Request: Return every line of the material below that contains the string "погибшего", matching case exactly.

[Exercise material]

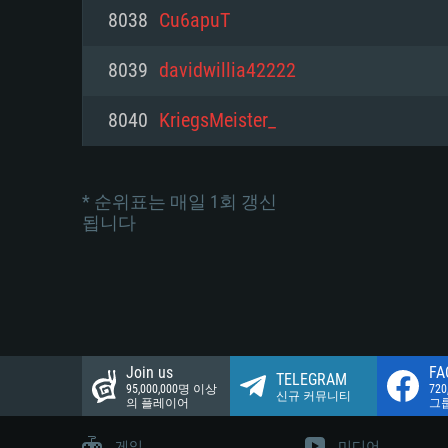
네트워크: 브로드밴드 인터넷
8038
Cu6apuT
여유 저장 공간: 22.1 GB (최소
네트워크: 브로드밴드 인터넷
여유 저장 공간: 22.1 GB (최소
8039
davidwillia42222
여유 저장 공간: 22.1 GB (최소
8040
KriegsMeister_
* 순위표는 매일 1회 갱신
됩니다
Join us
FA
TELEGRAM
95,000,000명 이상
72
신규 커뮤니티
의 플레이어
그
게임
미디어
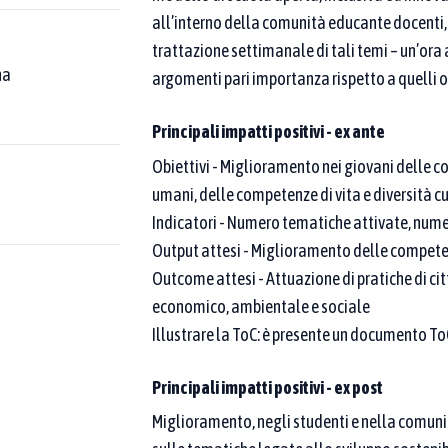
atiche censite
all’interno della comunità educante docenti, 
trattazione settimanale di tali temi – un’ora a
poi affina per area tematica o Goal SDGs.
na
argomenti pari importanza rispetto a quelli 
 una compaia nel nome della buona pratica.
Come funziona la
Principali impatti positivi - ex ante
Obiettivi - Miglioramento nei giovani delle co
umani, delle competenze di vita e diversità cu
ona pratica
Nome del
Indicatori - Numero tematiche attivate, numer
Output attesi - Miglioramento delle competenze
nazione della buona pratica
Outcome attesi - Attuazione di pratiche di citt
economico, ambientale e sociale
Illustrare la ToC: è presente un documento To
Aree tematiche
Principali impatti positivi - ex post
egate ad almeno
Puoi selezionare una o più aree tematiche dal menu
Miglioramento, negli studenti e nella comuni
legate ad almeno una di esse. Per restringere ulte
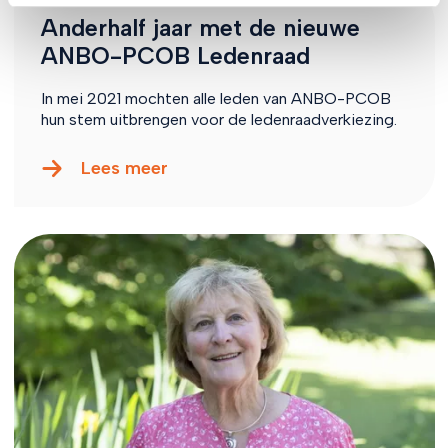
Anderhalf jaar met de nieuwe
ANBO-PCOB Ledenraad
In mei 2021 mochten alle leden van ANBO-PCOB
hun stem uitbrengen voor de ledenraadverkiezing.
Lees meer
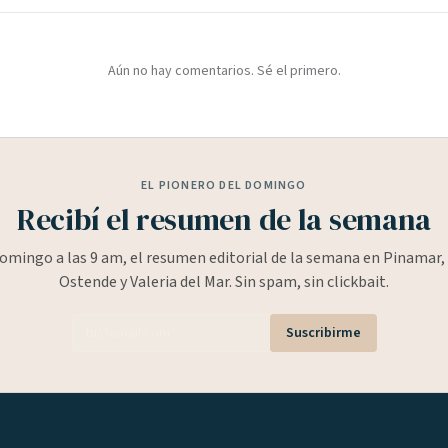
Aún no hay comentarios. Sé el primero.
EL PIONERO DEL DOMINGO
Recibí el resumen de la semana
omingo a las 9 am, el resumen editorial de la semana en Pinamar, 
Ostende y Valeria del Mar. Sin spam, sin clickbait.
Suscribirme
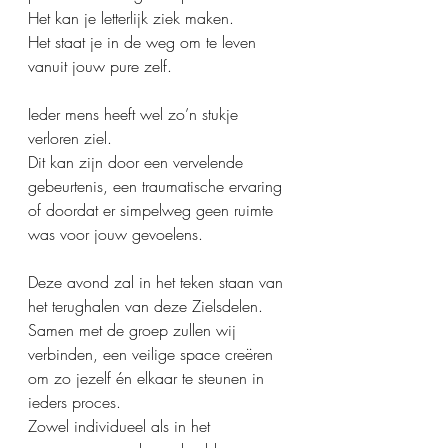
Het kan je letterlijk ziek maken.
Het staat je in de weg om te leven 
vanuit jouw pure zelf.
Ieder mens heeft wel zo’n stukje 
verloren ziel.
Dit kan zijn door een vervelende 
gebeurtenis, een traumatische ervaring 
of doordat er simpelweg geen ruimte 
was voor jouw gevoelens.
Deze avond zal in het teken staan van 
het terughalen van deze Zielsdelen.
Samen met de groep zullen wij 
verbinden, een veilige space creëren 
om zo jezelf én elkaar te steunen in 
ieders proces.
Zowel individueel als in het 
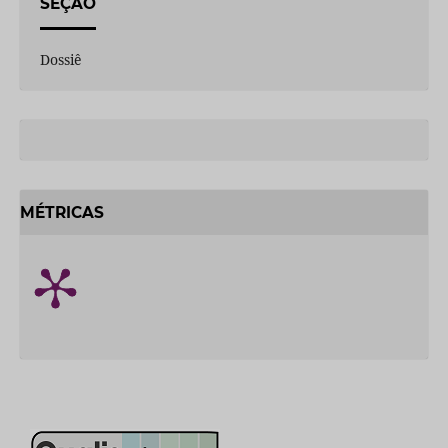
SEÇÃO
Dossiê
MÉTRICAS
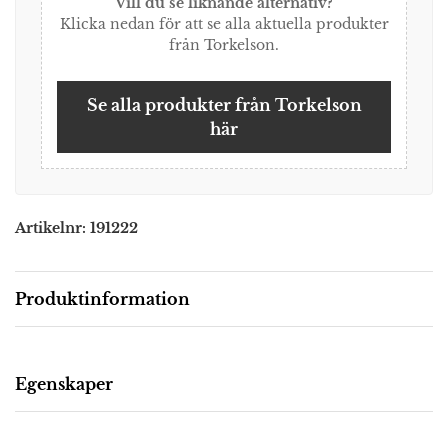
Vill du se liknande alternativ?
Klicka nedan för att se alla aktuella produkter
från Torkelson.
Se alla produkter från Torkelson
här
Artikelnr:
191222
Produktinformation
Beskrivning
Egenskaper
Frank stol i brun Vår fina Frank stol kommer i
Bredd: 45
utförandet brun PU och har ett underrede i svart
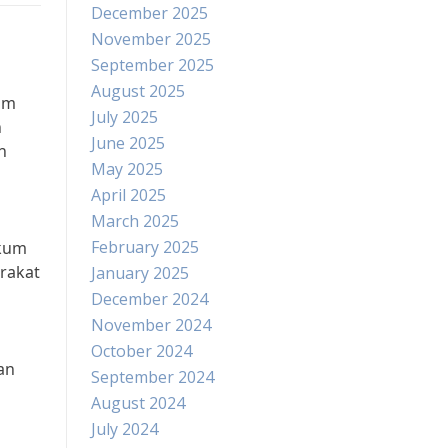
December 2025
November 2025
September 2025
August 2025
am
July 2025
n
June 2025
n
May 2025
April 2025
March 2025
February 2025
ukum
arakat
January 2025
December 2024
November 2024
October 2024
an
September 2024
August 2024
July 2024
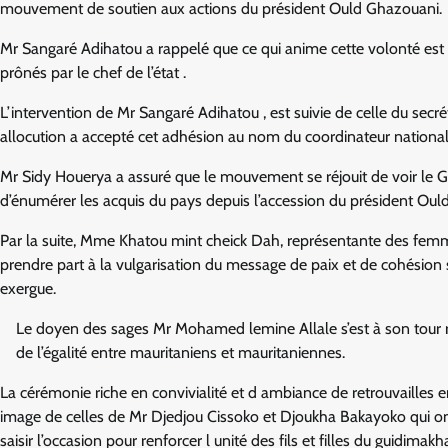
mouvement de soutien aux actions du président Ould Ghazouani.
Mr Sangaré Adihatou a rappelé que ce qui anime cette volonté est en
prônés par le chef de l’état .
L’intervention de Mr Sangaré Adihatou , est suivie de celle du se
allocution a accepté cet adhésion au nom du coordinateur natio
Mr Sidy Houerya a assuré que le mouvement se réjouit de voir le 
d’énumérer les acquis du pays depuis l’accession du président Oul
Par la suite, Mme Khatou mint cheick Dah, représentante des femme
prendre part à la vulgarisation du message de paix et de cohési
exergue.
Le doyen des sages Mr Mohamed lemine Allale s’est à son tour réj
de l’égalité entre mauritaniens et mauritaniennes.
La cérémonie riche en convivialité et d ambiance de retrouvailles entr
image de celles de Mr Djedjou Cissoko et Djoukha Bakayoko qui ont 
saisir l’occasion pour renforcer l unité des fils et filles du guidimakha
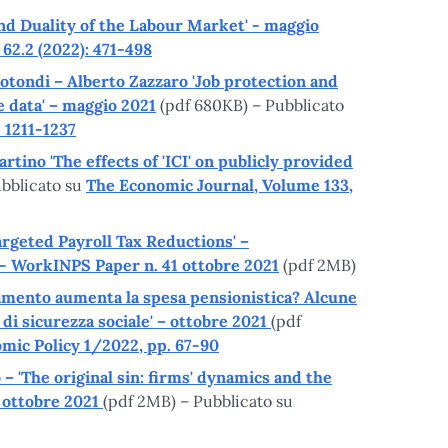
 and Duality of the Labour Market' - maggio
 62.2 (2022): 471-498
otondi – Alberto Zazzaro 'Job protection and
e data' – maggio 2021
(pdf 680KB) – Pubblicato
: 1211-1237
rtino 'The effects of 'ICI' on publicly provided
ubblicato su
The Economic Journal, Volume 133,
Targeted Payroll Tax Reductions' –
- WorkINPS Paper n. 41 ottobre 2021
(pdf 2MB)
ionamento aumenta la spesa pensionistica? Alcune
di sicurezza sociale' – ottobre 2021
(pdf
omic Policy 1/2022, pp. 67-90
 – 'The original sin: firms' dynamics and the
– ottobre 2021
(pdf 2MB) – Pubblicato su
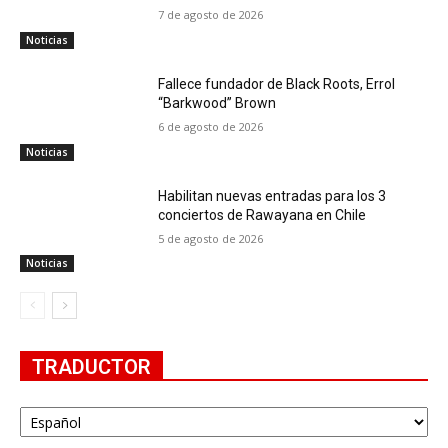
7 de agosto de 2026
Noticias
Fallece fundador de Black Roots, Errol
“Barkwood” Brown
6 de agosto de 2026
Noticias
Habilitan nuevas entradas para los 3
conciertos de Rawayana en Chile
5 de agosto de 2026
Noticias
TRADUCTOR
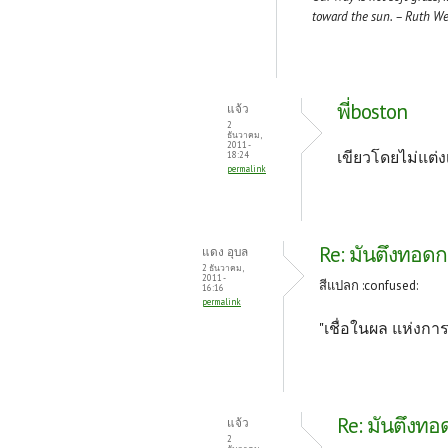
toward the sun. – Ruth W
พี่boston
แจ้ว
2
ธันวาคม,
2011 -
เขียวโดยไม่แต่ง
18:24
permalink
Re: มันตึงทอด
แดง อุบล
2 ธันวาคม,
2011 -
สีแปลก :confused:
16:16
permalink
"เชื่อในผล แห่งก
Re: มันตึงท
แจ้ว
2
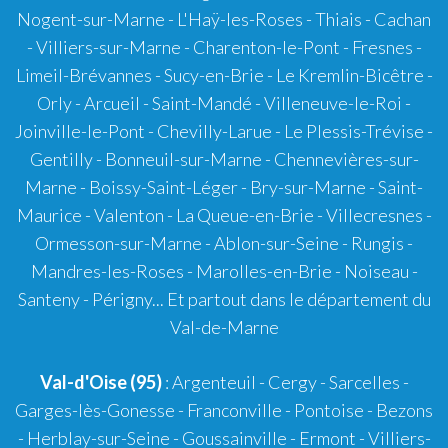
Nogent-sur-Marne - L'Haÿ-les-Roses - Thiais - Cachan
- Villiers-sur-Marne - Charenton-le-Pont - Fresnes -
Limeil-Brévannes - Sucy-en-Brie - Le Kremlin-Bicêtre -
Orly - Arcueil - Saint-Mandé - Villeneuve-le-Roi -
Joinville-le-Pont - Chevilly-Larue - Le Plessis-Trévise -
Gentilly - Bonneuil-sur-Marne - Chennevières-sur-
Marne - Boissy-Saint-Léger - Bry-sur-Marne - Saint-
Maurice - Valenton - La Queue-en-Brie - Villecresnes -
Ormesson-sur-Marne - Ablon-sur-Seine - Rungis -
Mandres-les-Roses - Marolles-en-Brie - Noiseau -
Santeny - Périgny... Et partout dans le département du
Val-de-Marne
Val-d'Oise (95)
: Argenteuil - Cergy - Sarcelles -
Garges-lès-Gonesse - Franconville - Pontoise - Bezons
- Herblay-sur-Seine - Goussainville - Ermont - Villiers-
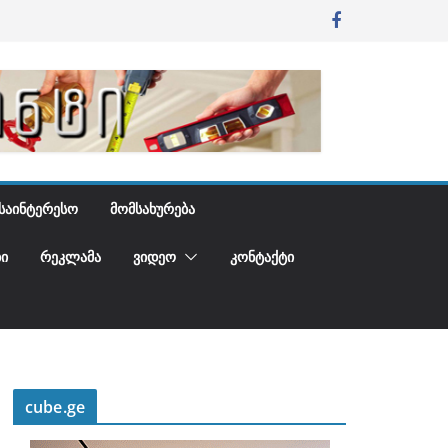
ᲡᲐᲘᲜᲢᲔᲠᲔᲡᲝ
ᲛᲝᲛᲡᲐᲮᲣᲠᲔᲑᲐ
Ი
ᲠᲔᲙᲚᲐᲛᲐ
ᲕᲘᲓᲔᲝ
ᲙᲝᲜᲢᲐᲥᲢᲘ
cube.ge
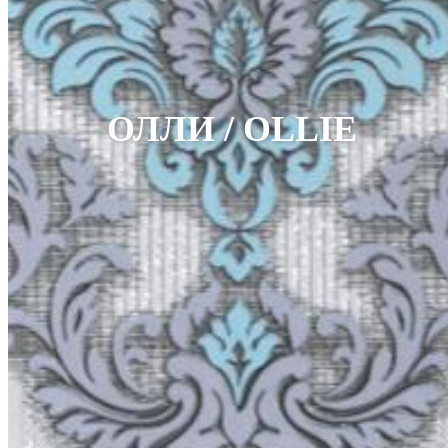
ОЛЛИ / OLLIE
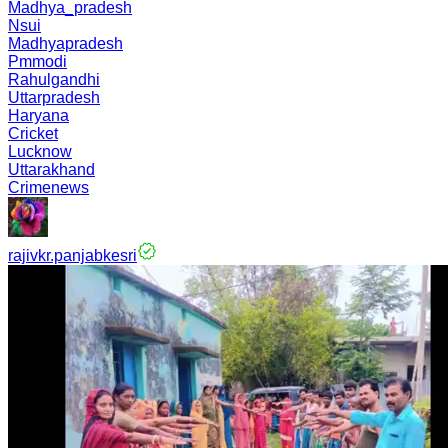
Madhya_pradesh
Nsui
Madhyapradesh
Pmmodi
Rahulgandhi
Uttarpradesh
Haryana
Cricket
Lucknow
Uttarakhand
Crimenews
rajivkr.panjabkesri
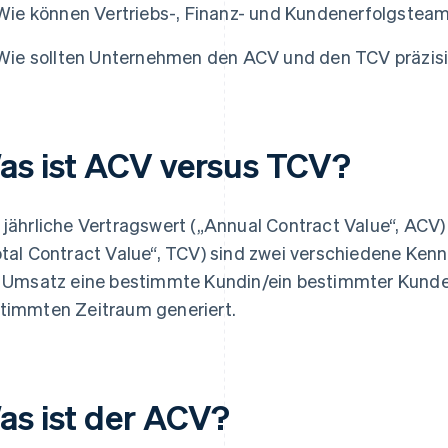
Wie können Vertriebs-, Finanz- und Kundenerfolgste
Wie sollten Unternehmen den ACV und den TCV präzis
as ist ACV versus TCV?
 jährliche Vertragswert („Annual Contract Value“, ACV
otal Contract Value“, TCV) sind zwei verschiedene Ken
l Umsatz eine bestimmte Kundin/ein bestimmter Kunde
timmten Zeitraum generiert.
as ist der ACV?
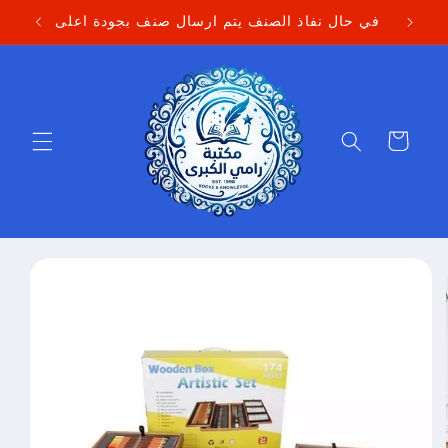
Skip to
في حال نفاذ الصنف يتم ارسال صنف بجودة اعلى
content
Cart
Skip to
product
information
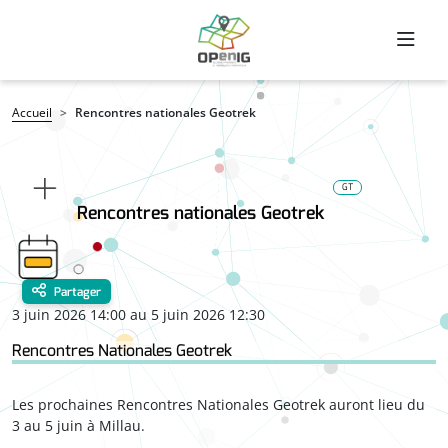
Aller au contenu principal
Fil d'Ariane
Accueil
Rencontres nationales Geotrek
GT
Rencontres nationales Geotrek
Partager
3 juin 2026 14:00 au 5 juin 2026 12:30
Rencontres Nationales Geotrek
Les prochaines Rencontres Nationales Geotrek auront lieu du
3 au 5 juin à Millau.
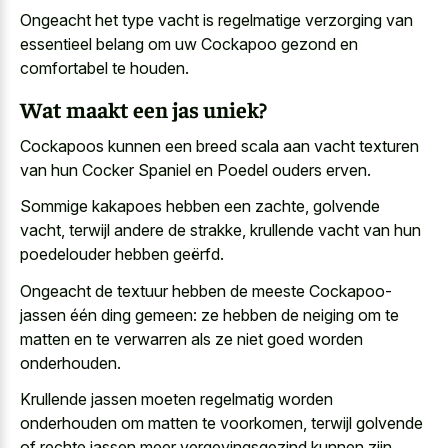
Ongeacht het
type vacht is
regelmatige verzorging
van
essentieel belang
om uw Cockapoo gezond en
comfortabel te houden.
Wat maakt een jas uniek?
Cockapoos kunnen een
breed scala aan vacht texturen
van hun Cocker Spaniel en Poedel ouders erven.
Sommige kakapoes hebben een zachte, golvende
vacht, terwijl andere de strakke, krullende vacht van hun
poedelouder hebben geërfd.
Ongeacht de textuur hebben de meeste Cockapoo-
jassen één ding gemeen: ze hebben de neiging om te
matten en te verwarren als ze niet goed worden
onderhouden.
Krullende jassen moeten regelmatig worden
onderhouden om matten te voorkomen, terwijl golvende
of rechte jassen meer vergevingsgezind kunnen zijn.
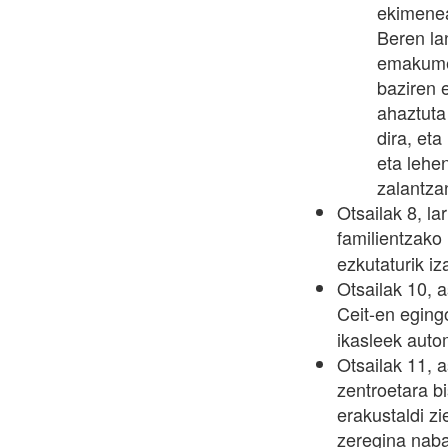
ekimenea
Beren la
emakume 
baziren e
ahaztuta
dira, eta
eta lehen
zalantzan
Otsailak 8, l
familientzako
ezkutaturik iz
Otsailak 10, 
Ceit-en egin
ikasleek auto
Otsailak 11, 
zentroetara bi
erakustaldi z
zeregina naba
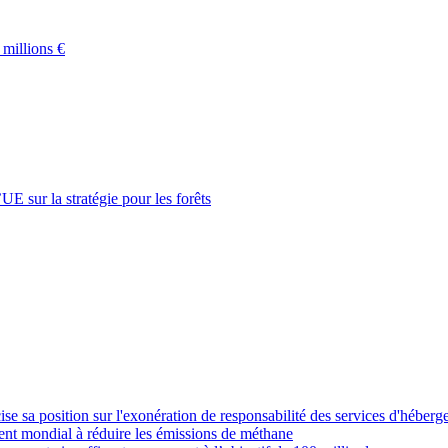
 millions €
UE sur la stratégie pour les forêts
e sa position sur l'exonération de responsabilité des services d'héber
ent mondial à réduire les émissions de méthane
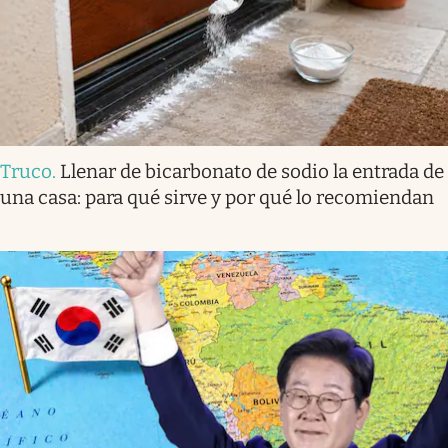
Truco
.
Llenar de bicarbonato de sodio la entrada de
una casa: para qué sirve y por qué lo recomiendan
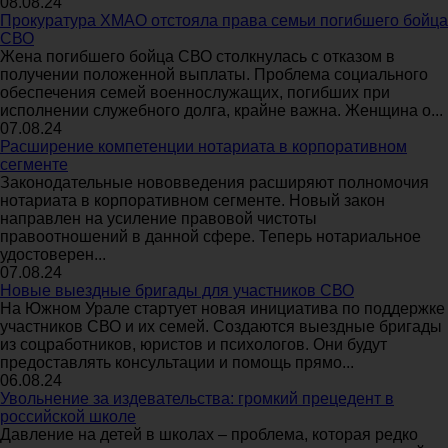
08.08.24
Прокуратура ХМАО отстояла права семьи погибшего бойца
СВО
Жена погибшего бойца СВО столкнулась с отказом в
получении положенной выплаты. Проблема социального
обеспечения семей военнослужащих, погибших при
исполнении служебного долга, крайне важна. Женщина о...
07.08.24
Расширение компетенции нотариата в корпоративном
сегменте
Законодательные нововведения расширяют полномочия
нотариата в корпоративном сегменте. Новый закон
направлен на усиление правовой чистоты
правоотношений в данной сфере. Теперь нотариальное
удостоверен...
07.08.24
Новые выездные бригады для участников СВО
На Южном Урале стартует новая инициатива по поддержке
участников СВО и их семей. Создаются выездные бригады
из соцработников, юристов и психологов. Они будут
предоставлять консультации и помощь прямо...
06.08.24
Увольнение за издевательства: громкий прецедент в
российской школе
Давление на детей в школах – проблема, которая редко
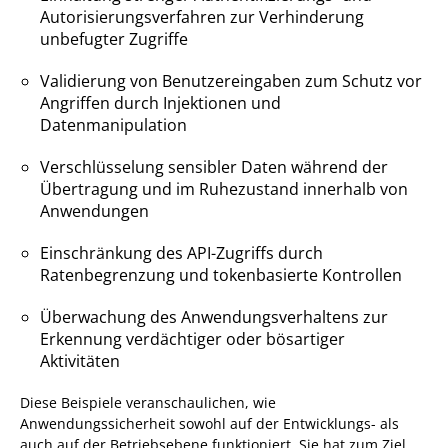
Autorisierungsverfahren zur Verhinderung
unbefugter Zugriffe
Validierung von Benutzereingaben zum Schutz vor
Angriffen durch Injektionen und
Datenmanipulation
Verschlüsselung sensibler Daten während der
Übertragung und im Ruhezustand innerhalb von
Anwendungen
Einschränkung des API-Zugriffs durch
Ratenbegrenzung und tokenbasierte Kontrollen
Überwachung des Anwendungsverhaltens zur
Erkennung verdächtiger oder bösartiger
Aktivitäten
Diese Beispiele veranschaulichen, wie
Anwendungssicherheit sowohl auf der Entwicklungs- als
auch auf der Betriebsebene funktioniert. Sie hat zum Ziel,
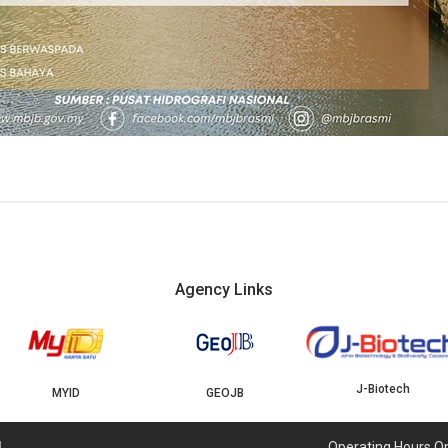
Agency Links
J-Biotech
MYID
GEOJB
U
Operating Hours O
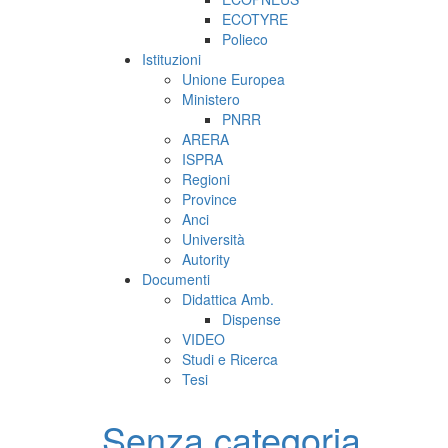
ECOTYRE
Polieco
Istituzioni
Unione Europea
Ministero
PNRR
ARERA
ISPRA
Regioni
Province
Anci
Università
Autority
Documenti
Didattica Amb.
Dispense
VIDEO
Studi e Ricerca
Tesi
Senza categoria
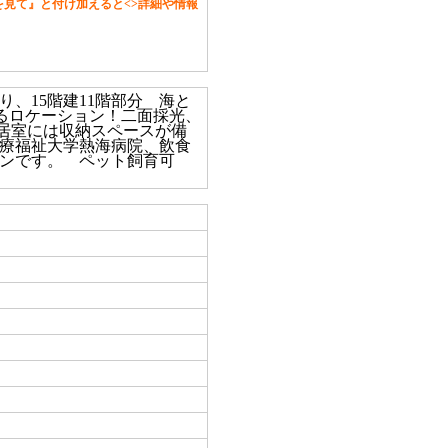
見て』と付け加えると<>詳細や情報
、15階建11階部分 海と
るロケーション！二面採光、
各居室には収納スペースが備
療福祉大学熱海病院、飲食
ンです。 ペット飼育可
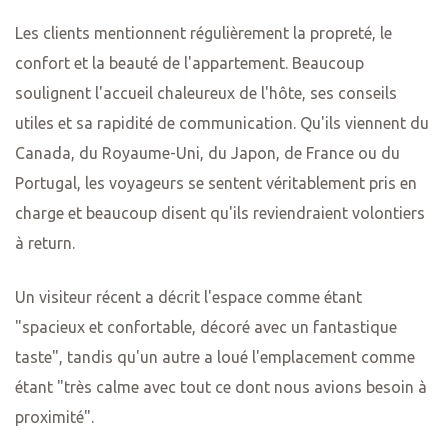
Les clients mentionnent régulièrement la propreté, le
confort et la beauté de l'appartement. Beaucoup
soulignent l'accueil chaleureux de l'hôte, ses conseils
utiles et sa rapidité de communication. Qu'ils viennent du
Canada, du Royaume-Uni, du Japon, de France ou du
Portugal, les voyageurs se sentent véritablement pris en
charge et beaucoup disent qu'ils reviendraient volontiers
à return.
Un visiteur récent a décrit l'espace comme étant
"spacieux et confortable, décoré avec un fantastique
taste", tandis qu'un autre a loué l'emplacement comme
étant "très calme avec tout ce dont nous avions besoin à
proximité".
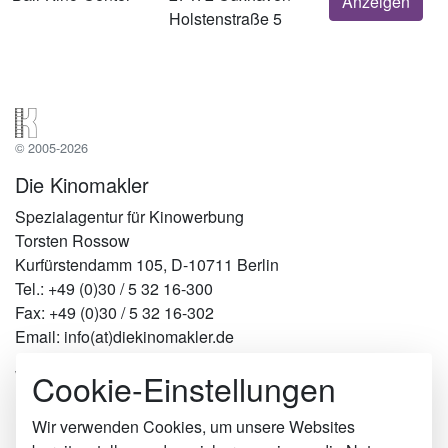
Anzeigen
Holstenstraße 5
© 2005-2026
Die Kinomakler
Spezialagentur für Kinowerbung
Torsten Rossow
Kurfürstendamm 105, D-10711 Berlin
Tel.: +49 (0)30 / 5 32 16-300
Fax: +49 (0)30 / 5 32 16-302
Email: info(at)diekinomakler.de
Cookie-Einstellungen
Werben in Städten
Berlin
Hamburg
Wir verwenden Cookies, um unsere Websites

[/Exercise material]

Exercise output:
Прокуратура ХМАО отстояла права семьи погибшего бойца
Жена погибшего бойца СВО столкнулась с отказом в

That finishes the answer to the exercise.